Published on 12, July, 2020
I am very concerned, as I am sure that many other people affected by autism will be, of changes to adult social care that are being put forward by Government. Recently I attended a protest outside County Council, protesting against a proposal to take away support from disabled adults who are deemed to have moderate needs. I have been classed as having substantial needs, but with some moderate elements, and I am very worried by these changes. I am aware that many councils already restrict support to those with substantial or critical needs, but this does not make it right to limit support in this way. Autism, and asperger's in particular, is a very complex disability and its presentation can often be subtle, hiding a very significant disability that can only be fully appreciated after someone has really got to know the individual concerned. Moreover, people with autism can have good days and bad days. THey may be 'moderate' part of the time, but if they experience any stress their condition can deteriorate to such an extent that they become critical in a very short space of time.

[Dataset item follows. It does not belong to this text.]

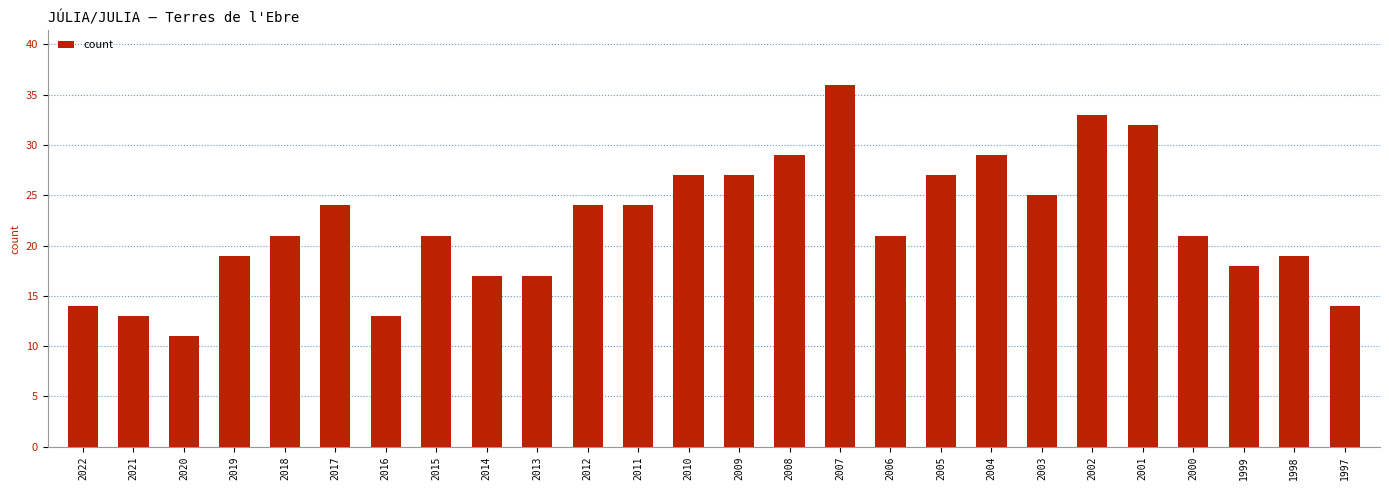

What is the difference between the second highest and second lowest values?

20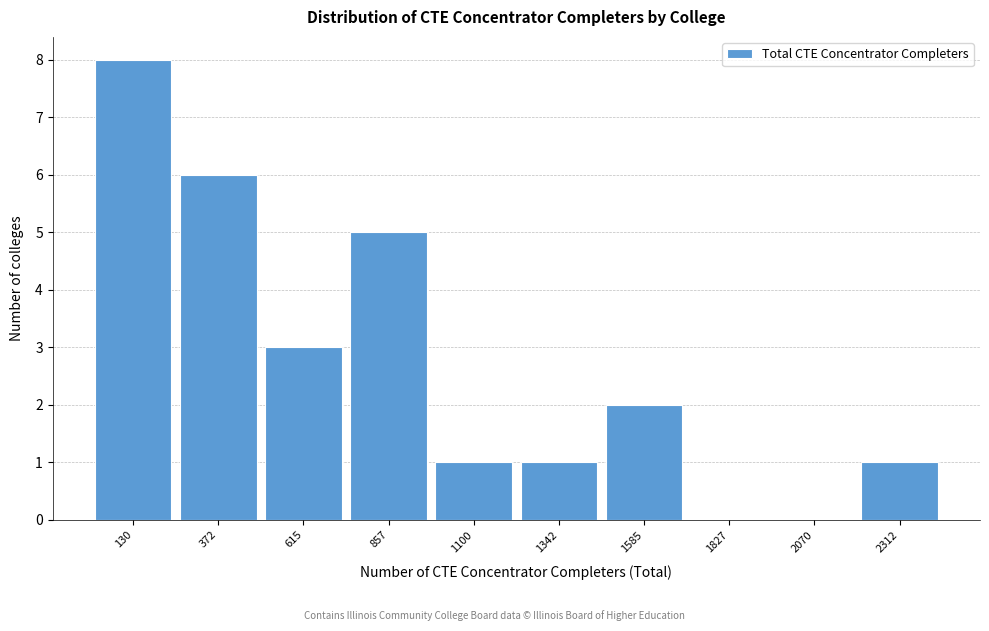

Reading right to left, what are all the values shown in this chart?

2312=1	2070=0	1827=0	1585=2	1342=1	1100=1	857=5	615=3	372=6	130=8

I do not believe that these changes have been fully thought through. THe changes will not save money. On the contrary, when support is taken away from people it is likely that many will end up in acute psychiatric care, which will be totally unnecessary as preventative care in the community would prevent the need for this, at far less expense.
I have a fantastic support package which has enabled me to undertake voluntary work and to be active in the community. Support helps me to live an independent and fulfilling life. I have no friends and no social network; without support I would be isolated. I dread to think what would happen if my support was decreased or even taken away. I need routine and security in life in order to function. The support has provided me with a safe security blanket from which I can test the waters and take a few independent risks. I volunteer at several places completely on my own because I know that I see a support worker at regular intervals who can provide me with reassurance. Support for me is a great enabler: it makes me more independent and provides me with a sense of control and structure.
I would love to hear from other people about the support they receive, and whether or not they are concerned by the proposed changes
I've just read the document prepared for health services and local authorities, and yes it does address GPs but only in the sense of support for people receiving mental health treatment. I've emailed back to ask (as I did at the consultation stage) how the proposals will help people who are normally self-sufficient and not accessing mental health care.
When I got my diagnosis I found out that my GP had said in the letter reluctantly suggesting I was seen by somebody that he thought autism was something children grow out of and thought I was being stupid asking for a diagnosis as an adult. Several years later I asked if he had a record of my diagnosis and he just laughed and said Aspergers, is that a new kind of vegetable?
I'm afraid nothing is been done anywhere to persuade GPs to behave responsibly on this one. Because the individual traits may not appear to amount to much of medical concern, GPs seem blissfully and conveniently unaware of the collective effects of these traits, they treat anyone presenting with able autism as a malingerer.
It needs a campaign directed at GPs to resolve this. Can NAS take this up?
The notion that you can assess how autism affects someone in the five minutes GPs usually afford their patients is ludicrous. But there seems little one can do to fight blatent and unprofessional ignorance.
Any GPs reading this may feel inclined to disagree, but in at least some parts of the country GPs are clearly not taking adult autism seriously.